• Question: why is everyone scared of spiders?

    Asked by alana13 to Alan, Caspar, Murray, Sarah on 24 Mar 2011.
    • Photo: Alan Winfield

      Alan Winfield answered on 24 Mar 2011:


      I’ve no idea. I’m not! I’m always the one who has to take them outside. I try and get them to go into my hands but it’s hardly surprising that they don’t want to – compared to the size of a spider you and me and like vast giants. Even our hands are huge to a spider!

    • Photo: Sarah Thomas

      Sarah Thomas answered on 24 Mar 2011:


      I’m not sure where Arachnophobia comes from but maybe there is an evolutionary psychology reason for it? Maybe the presence of venomous spiders in the world led to the evolution of a fear of spiders or made it easy for us to get spooked by them?
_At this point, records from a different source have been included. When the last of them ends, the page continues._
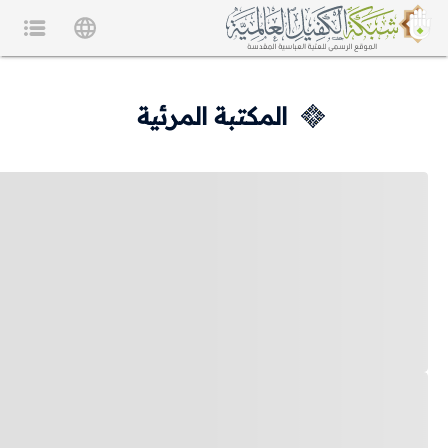
المكتبة المرئية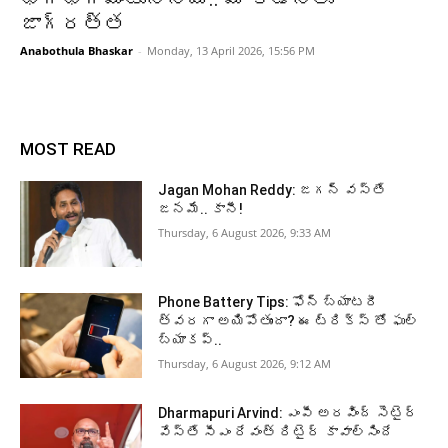
జాగ్రత్త
Anabothula Bhaskar
-
Monday, 13 April 2026, 15:56 PM
MOST READ
Jagan Mohan Reddy: జగన్ వస్తే
జనమే.. కానీ!
Thursday, 6 August 2026, 9:33 AM
Phone Battery Tips: ఫోన్ బ్యాటరీ
త్వరగా అయిపోతుందా? ఈ ట్రిక్స్ తో ఫుల్
బ్యాకప్..
Thursday, 6 August 2026, 9:12 AM
Dharmapuri Arvind: ఎంపీ అరవింద్ సెటైర్
వేస్తే సీఎం రేవంత్ రిటైర్ కావాల్సిందే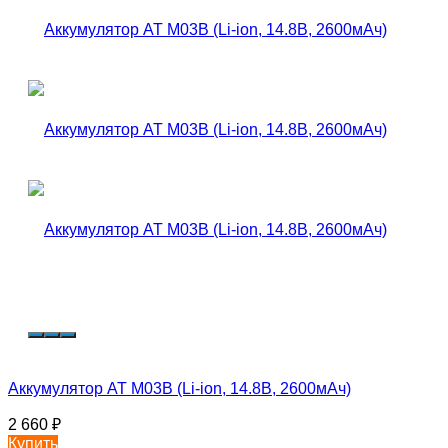
Аккумулятор AT M03B (Li-ion, 14.8В, 2600мАч)
2 660
₽
Купить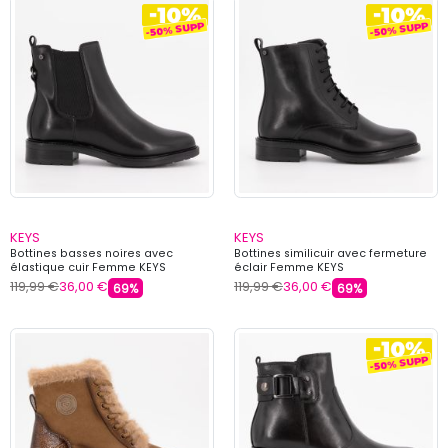
KEYS
KEYS
Bottines basses noires avec
Bottines similicuir avec fermeture
élastique cuir Femme KEYS
éclair Femme KEYS
119,99 €
36,00 €
119,99 €
36,00 €
69%
69%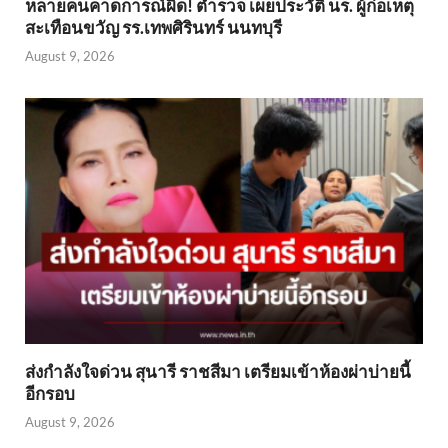
หลายคนคาดการณ์ผิด! ตำรวจ เผยประวัติ นร. ผู้ก่อเหตุ
สะเทือนขวัญ รร.เทพศิรินทร์ นนทบุรี
August 9, 2026
ส่งกำลังใจด่วน สุนารี ราชสีมา เตรียมเข้าห้องผ่าบ่ายนี้
อีกรอบ
August 9, 2026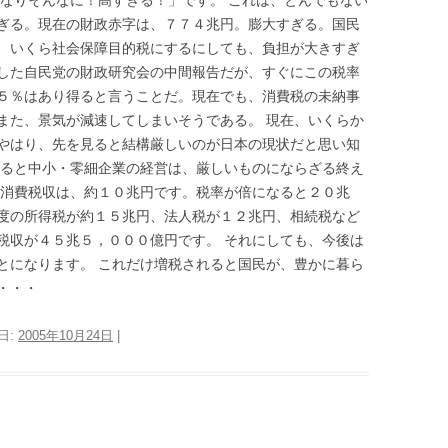
きなりそんなに！高すぎる！」です。 これは、とんでもない
ぎる。現在の財政赤字は、７７４兆円。膨大すぎる。国民
、いくら社会保障目的税にするにしても、負担が大きすぎ
した自民党の財政研究会の中間報告だが、すぐにこの税率
５％はあり得ると言うことだ。現在でも、消費税の未納事
また、景気が減速してしまいそうである。 現在、いくらか
やはり、先を見ると結構厳しいのが日本の現状だと思い知
えると中小・零細企業の経営は、厳しいものにならざる終え
の消費税収は、約１０兆円です。税率が倍になると２０兆
度の所得税が約１５兆円、法人税が１２兆円、相続税など
税収が４５兆５，０００億円です。 それにしても、今後は
とになります。 これだけ増税されると国民が、豊かに暮ら
・・・
日:
2005年10月24日
|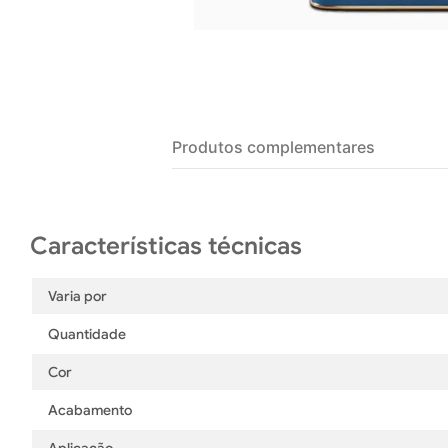
Produtos complementares
Varia por
Quantidade
Cor
Acabamento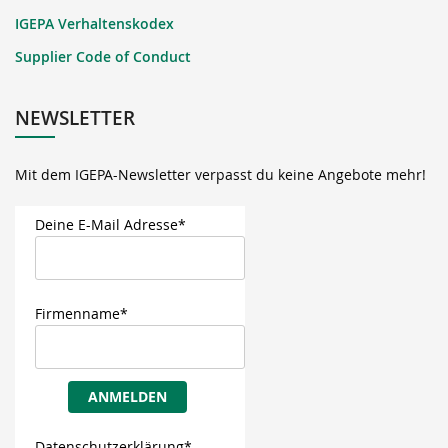
IGEPA Verhaltenskodex
Supplier Code of Conduct
NEWSLETTER
Mit dem IGEPA-Newsletter verpasst du keine Angebote mehr!
Deine E-Mail Adresse*
Firmenname*
ANMELDEN
Datenschutzerklärung*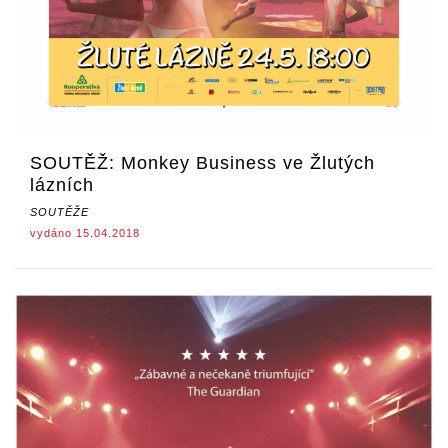
SOUTĚŽ: Monkey Business ve Žlutých
lázních
SOUTĚŽE
vydáno 15.04.2018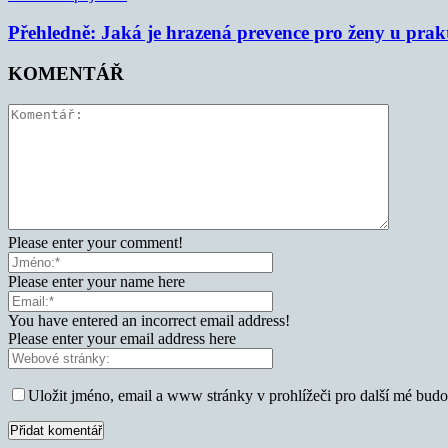
Přehledně: Jaká je hrazená prevence pro ženy u prak
KOMENTÁŘ
Please enter your comment!
Please enter your name here
You have entered an incorrect email address!
Please enter your email address here
Uložit jméno, email a www stránky v prohlížeči pro další mé bud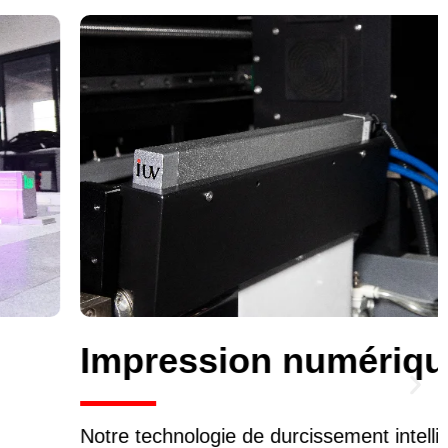
Impression numérique
Notre technologie de durcissement intelligente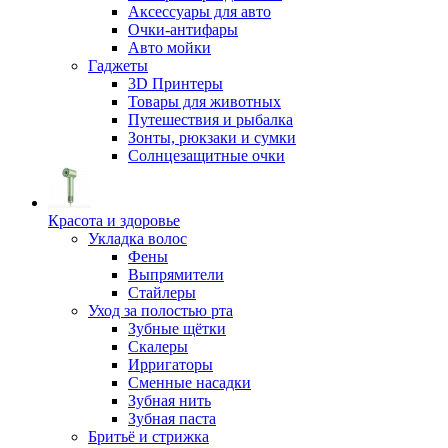
Аксессуары для авто
Очки-антифары
Авто мойки
Гаджеты
3D Принтеры
Товары для животных
Путешествия и рыбалка
Зонты, рюкзаки и сумки
Солнцезащитные очки
Красота и здоровье
Укладка волос
Фены
Выпрямители
Стайлеры
Уход за полостью рта
Зубные щётки
Скалеры
Ирригаторы
Сменные насадки
Зубная нить
Зубная паста
Бритьё и стрижка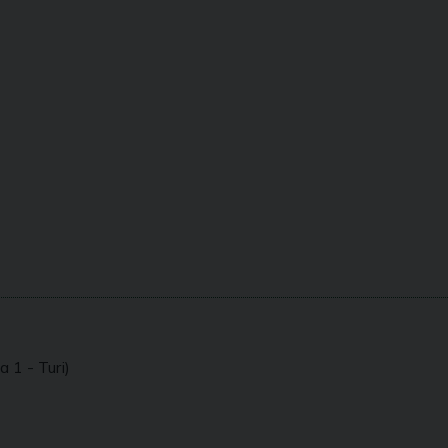
 1 - Turi)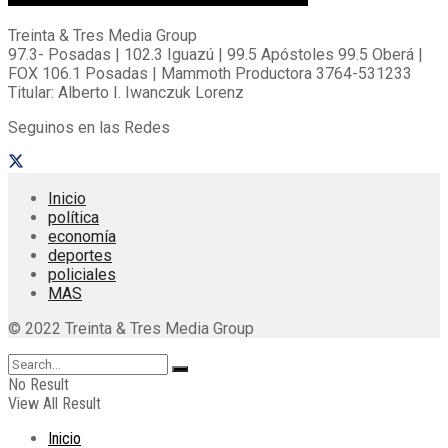
Treinta & Tres Media Group
97.3- Posadas | 102.3 Iguazú | 99.5 Apóstoles 99.5 Oberá |
FOX 106.1 Posadas | Mammoth Productora 3764-531233
Titular: Alberto I. Iwanczuk Lorenz
Seguinos en las Redes
Inicio
política
economía
deportes
policiales
MAS
© 2022 Treinta & Tres Media Group
No Result
View All Result
Inicio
    • Photo: Murray Collins

      Murray Collins answered on 24 Mar 2011:


      Well – we may

      a) learn to be afraid of them, from our parents, from popular culture (story books about incy wincy spider & films like Arachnaphobia); or

      b) actually have some degree of ‘hardwiring’ to be afraid of certain types of creatures. Some spiders are quite dangerous to humans, or are at least very painful to be bitten by. So there may have been selective pressure on humans in our evolutionary past to avoid dangerous animals.

      I suspect that it is probably a combination of these two things. I have often wondered about this as my flat mates have run screamnig from a little spider! That said, I am not completely fine with touching spiders myself. There are 13 species in the UK that can actually bite you.